Tidyverse ‘Starts_with’ in M/Power Query

As a heavy R and Tidyverse user, I’ve been playing with Microsofts m/Power Query language included in Excel and PowerBI from that perspective, looking for the functions to make my life easier, developing small code pipelines for my processing and trying to get a smooth, clear and maintainable data manipulation process in place.

The Problem

In PowerBI I have data generated from an API call to HubSpot, which deliveres a json which is flattened as the first step of the process into a table with hundreds of columns. These columns have a pretty regular naming convention, in a form similar to this:

client_notified_timestamp
client_notified_source
client_notified_sourceid
client_notified_value
client_responded_timestamp
client_responded_source
client_responded_sourceid
client_responded_value

The general rule is that the variable is encoded in the first part of the column name string, and that the columns with [variable]_value hold the actual value while the other three columns ([variable]_source, [variable]_sourceid and [variable]_timestamp) contain metadata we don’t really need here.

The Target

If I was using R to do this job (which technically I could, but was not possible because of the context the PowerBI file is going to be used in), I could use tidyverse to do this pretty simply:

dataset %>%
    select(c(-ends_with("_source"),-ends_with("_sourceid")))

Anything that ends with "_source" or "_sourceid" gets dropped, everything else remains. A nice compact, maintainable and clear expression of a ‘rule’ of processing.

The Solution

This is the solution I used:

let
    Source = ...,
    rawData = Source{[tableId="myData"]}[Data],
    removeSources = Table.RemoveColumns(rawData, List.Select(Table.ColumnNames(rawData), each Text.EndsWith(_, "Source ID") or Text.EndsWith(_, "Source")))
in
    removeSources

This code block sources rawData and ‘lists’ the columns matching my requirements ("_source" and "_sourceid") using the logical condition each Text.EndsWith(_, "Source ID") or Text.EndsWith(_, "Source") on the column names returned from Table.ColumnNames(rawData) feeding into List.Select(...). This list is the second argument to the function Table.RemoveColumns(...), which is operating on the rawData again, to finally return only the columns I want.

The Observations

This generally suits the requirements: relatively readable functions, multiple logical conditions operating on the column names that ‘select’ which I want returned in the next step.

It is admittedly a little more verbose than the R I had in mind, and right now I’m not sure if that’s me or just the language.
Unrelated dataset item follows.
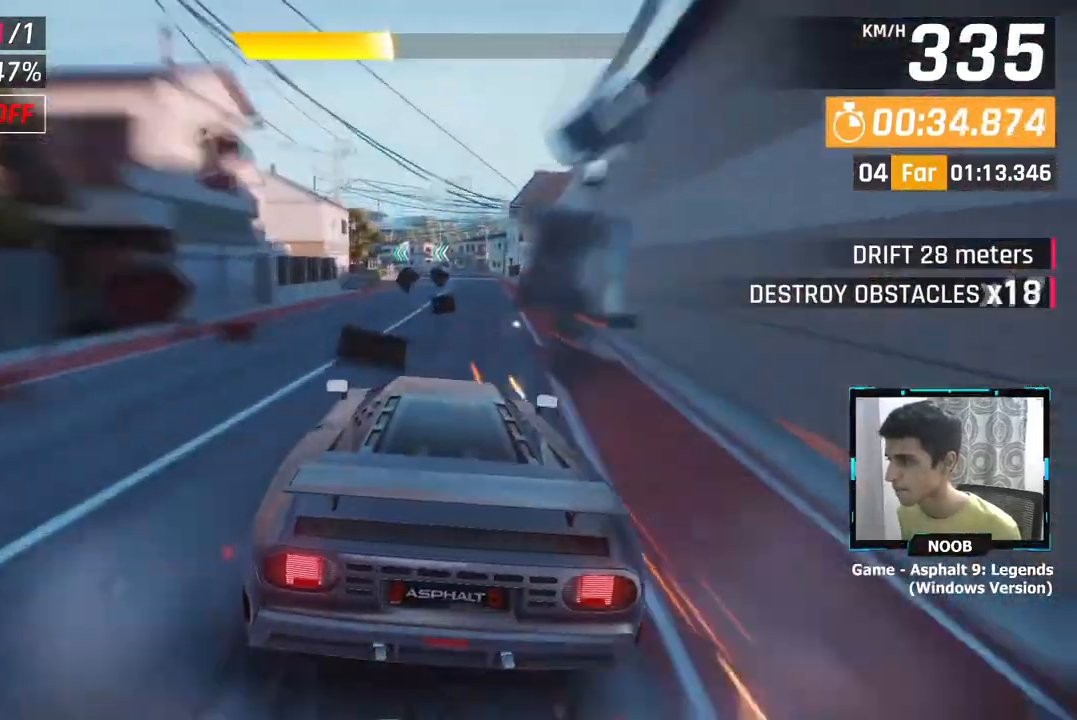
{"buttons": [], "left_stick": "left", "right_stick": "center", "events": [[400, "left_stick", "left"]]}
There is some repetition in specifying rawData in multiple places, which I haven’t found a shorthand for if there is one. Parts of it seem only ‘functional-ish’? The construction of each Text.EndsWith(_, "Source ID") or Text.EndsWith(_, "Source")) is pretty object-oriented. Without wanting to sound insulting maybe m is only ‘semi-functional’ in the technical definition of the term?

The Caveat

This is the first m code I’ve really written and my knee-jerk first impressions. I’m sure there is a lot more to this language that I have yet to understand and maybe even come to appreciate.

The Conclusion

Despite these observations I wouldn’t discount the potential of m/Power Query. While many Microsoft tools let you use R baked in, it’s only baked in to the point where you can guarantee R is installed on the machine, and it’s an undeniable fact of data that we have to work with Excel and Power BI in many situations. I’m actually quite looking forward to working with this not-quite-familar ‘functional-ish data language’ in the future. When it’s the tool for the job at least 🙂